Their sole aim: to fight a “jihad” with a ragtag Shiite militia loyal to the young cleric Muqtada al-Sadr. The Mahdi army and its allies have staged violent uprisings across southern Iraq and are now battling the U.S. and British armies and the Baghdad government.

Neither would give his name, but the elder, a confident 23-year-old, used the nom de guerre Abu Haqid (father of fury). He said he had studied English and worked in a supermarket. The younger, quieter man — his 21-year-old nephew — called himself Abu Turab (father of dust, the connotation of death). He had been studying to be a computer teacher.

The pair had traveled secretly into Iraq in the past few days, via a “not legit” route, according to Abu Haqid.

They had talked to others in London about coming out to fight. “Some said they would wait and see what happens to us,” he said. “We told them ‘our brothers are fighting down there, they are not eating well, they are not sleeping well, we have to be in the same place as them, the same position as them.’”

They had the support of their families, Abu Haqid added: “It is our religion and our families can’t stop this thing. We all have a belief, me and my family, when it comes to jihad. We asked our families and they said yes. It is good to protect your country and be there with your brothers.”

For the first two days the pair were to be trained to use the Kalashnikov AK-47 assault rifles that most carry, as well as BKC machine guns, mortars and rocket-propelled grenades.

“They are training us how to use the weapons and how to move quickly when we move,” said Abu Turab. “We are going to complete our training and soon we will start fighting.”

On their first night they were handed a BKC machine gun and sent out into the Valley of Peace, the vast, ancient graveyard to the north of the old city of Najaf that has become the frontline of the latest six-day uprising.

“They taught us how to use the gun — it’s simple at the end of the day. I didn’t see any Americans. They were very far away,” said Abu Haqid. “It was good fun, actually. It was dangerous but we have our belief.”

Sadr’s militiamen are mainly fighting from the alleyways of the old city, using old weapons and no body armor. They face a force of thousands of U.S. Marines, backed up by tanks, armored personnel carriers and attack helicopters.

Asked where they slept at night, Abu Haqid said: “We believe Najaf is a holy city, so wherever you are in it you will just chill out and sleep.”

“There is no salary,” said Abu Turab. “The food is simple, no barbecues or anything. Just a simple sandwich of bread and nothing else. But we believe that if you see your brothers  and someone is killing them and it is not fair, then you have to stand with them and support them, in Palestine or any place.”

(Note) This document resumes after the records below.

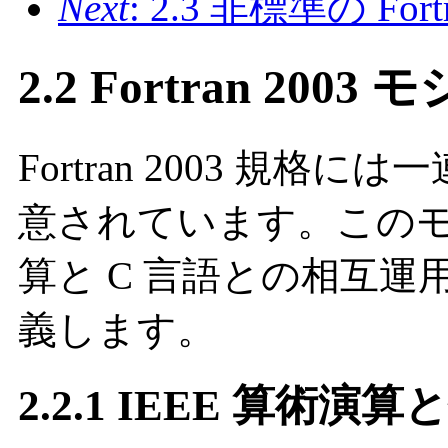
Next
: 2.3 非標準の Fo
2.2 Fortran 20
Fortran 2003 規
意されています。このモジ
算と C 言語との相互
義します。
2.2.1 IEEE 算術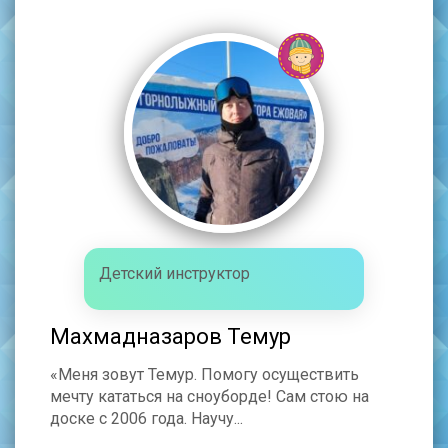
Детский инструктор
Махмадназаров Темур
«Меня зовут Темур. Помогу осуществить
мечту кататься на сноуборде! Сам стою на
доске с 2006 года. Научу...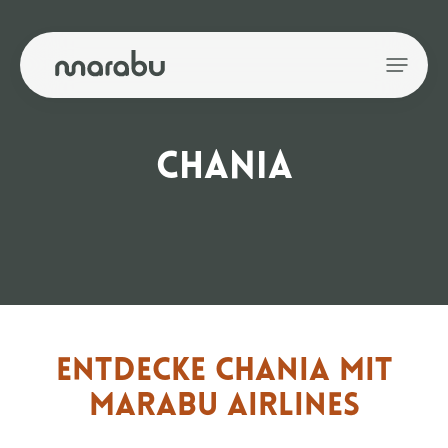
CHANIA
ENTDECKE CHANIA MIT
MARABU AIRLINES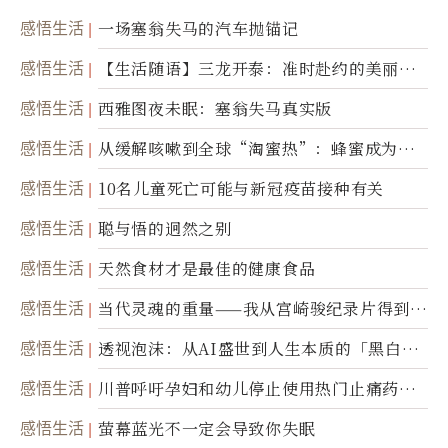
感悟生活
一场塞翁失马的汽车抛锚记
感悟生活
【生活随语】三龙开泰：准时赴约的美丽震
撼
感悟生活
西雅图夜未眠：塞翁失马真实版
感悟生活
从缓解咳嗽到全球“淘蜜热”：蜂蜜成为健
康产业前沿商品
感悟生活
10名儿童死亡可能与新冠疫苗接种有关
感悟生活
聪与悟的迥然之别
感悟生活
天然食材才是最佳的健康食品
感悟生活
当代灵魂的重量——我从宫崎骏纪录片得到的
省思
感悟生活
透视泡沫：从AI盛世到人生本质的「黑白一
瞬」
感悟生活
川普呼吁孕妇和幼儿停止使用热门止痛药泰
诺
感悟生活
萤幕蓝光不一定会导致你失眠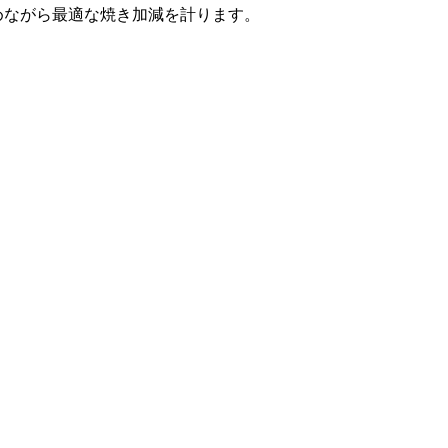
めながら最適な焼き加減を計ります。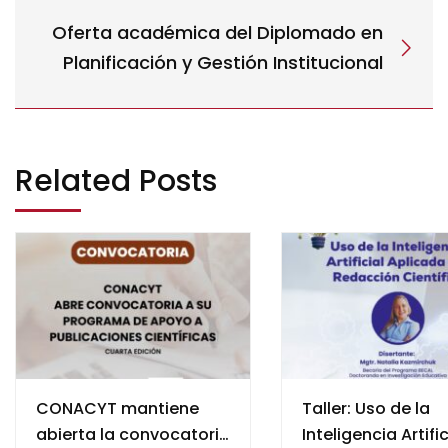
Oferta académica del Diplomado en
Planificación y Gestión Institucional
Related Posts
CONACYT mantiene
Taller: Uso de la
abierta la convocatoria
Inteligencia Artific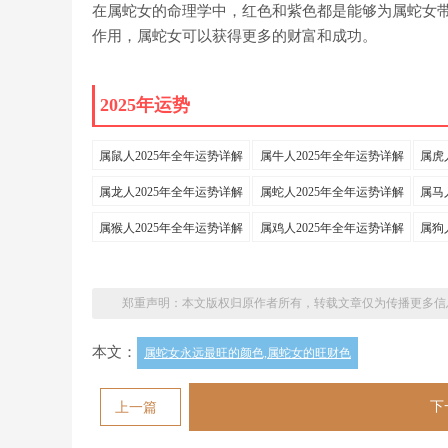
在属蛇女的命理学中，红色和紫色都是能够为属蛇女
作用，属蛇女可以获得更多的财富和成功。
2025年运势
属鼠人2025年全年运势详解
属牛人2025年全年运势详解
属虎
属龙人2025年全年运势详解
属蛇人2025年全年运势详解
属马
属猴人2025年全年运势详解
属鸡人2025年全年运势详解
属狗
郑重声明：本文版权归原作者所有，转载文章仅为传播更多信
本文：
属蛇女永远最旺的颜色,属蛇女的旺财色
下
上一篇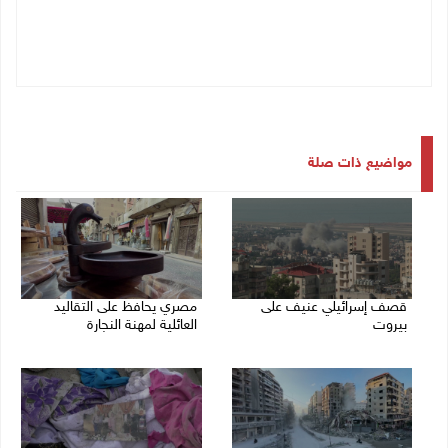
مواضيع ذات صلة
قصف إسرائيلي عنيف على
مصري يحافظ على التقاليد
بيروت
العائلية لمهنة النجارة
14/11/2024 02:34 م
14/11/2024 11:33 ص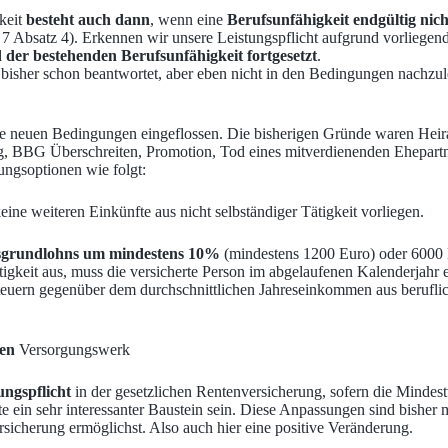
keit
besteht auch dann
, wenn eine
Berufsunfähigkeit endgültig nich
 7 Absatz 4). Erkennen wir unsere Leistungspflicht aufgrund vorliegen
 der bestehenden Berufsunfähigkeit fortgesetzt
.
 bisher schon beantwortet, aber eben nicht in den Bedingungen nachzu
ie neuen Bedingungen eingeflossen. Die bisherigen Gründe waren Heira
ng, BBG Überschreiten, Promotion, Tod eines mitverdienenden Ehepart
ngsoptionen wie folgt:
keine weiteren Einkünfte aus nicht selbständiger Tätigkeit vorliegen.
resgrundlohns um mindestens 10%
(mindestens 1200 Euro) oder 6000 
Tätigkeit aus, muss die versicherte Person im abgelaufenen Kalenderja
euern gegenüber dem durchschnittlichen Jahreseinkommen aus beruflic
hen
Versorgungswerk
ngspflicht
in der gesetzlichen Rentenversicherung, sofern die Mindestve
 ein sehr interessanter Baustein sein. Diese Anpassungen sind bisher 
icherung ermöglichst. Also auch hier eine positive Veränderung.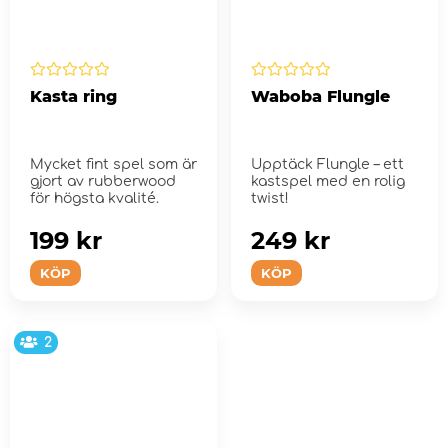
Kasta ring
Waboba Flungle
Mycket fint spel som är
Upptäck Flungle – ett
gjort av rubberwood
kastspel med en rolig
för högsta kvalité.
twist!
199 kr
249 kr
KÖP
KÖP
2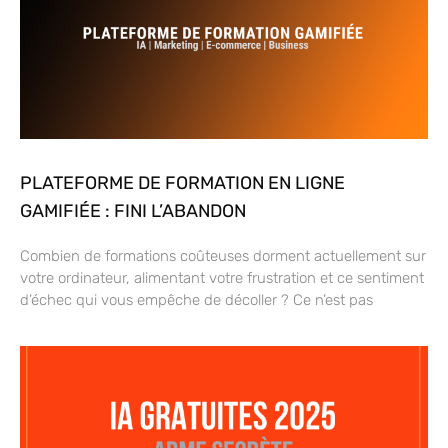
PLATEFORME DE FORMATION EN LIGNE
GAMIFIÉE : FINI L’ABANDON
Combien de formations coûteuses dorment actuellement sur
votre ordinateur, alimentant votre frustration et ce sentiment
d’échec qui vous empêche de décoller ? Ce n’est pas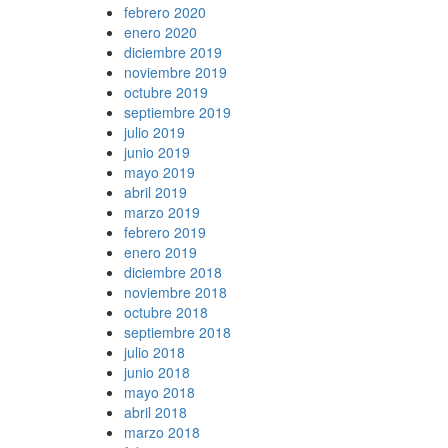
febrero 2020
enero 2020
diciembre 2019
noviembre 2019
octubre 2019
septiembre 2019
julio 2019
junio 2019
mayo 2019
abril 2019
marzo 2019
febrero 2019
enero 2019
diciembre 2018
noviembre 2018
octubre 2018
septiembre 2018
julio 2018
junio 2018
mayo 2018
abril 2018
marzo 2018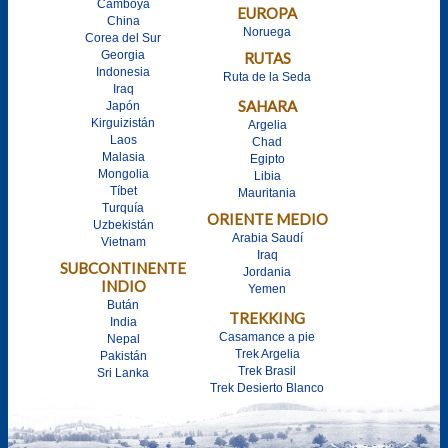
Camboya
EUROPA
China
Noruega
Corea del Sur
Georgia
RUTAS
Indonesia
Ruta de la Seda
Iraq
SAHARA
Japón
Kirguizistán
Argelia
Laos
Chad
Malasia
Egipto
Mongolia
Libia
Tíbet
Mauritania
Turquía
ORIENTE MEDIO
Uzbekistán
Arabia Saudí
Vietnam
Iraq
SUBCONTINENTE
Jordania
INDIO
Yemen
Bután
TREKKING
India
Casamance a pie
Nepal
Trek Argelia
Pakistán
Trek Brasil
Sri Lanka
Trek Desierto Blanco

The pair said they wanted to come to Iraq to fight as soon as the U.S. invaded last year. “They were wrong to come to our country. They said they came for chemical weapons and they didn’t get permission from the U.N., so they attacked Iraq for no reason,” said Abu Turab.

“It’s pride, my friend. It is pride,” said the other. “If someone wants to step on your head, I don’t know if it would be accepted in Europe or England.”

They planned their trip for months and when Sadr emerged as a powerful leader after organizing a series of uprisings in April, they decided to volunteer to join his force. “Bush said ‘you are either with us or against us,’” Abu Haqid added. “We had to decide either to be with him or against him, and we are against him definitely.”

Both were at pains to point out their disapproval of Osama bin Laden and the al-Qaida network and insisted their presence in Sadr’s militia did not amount to terrorism, because they were fighting against uniformed soldiers.

“Bin Laden and his group are totally against our belief, killing innocent civilians,” said Abu Haqid. “Killing innocent people we cannot do. That is terrorism; this is defending your country.”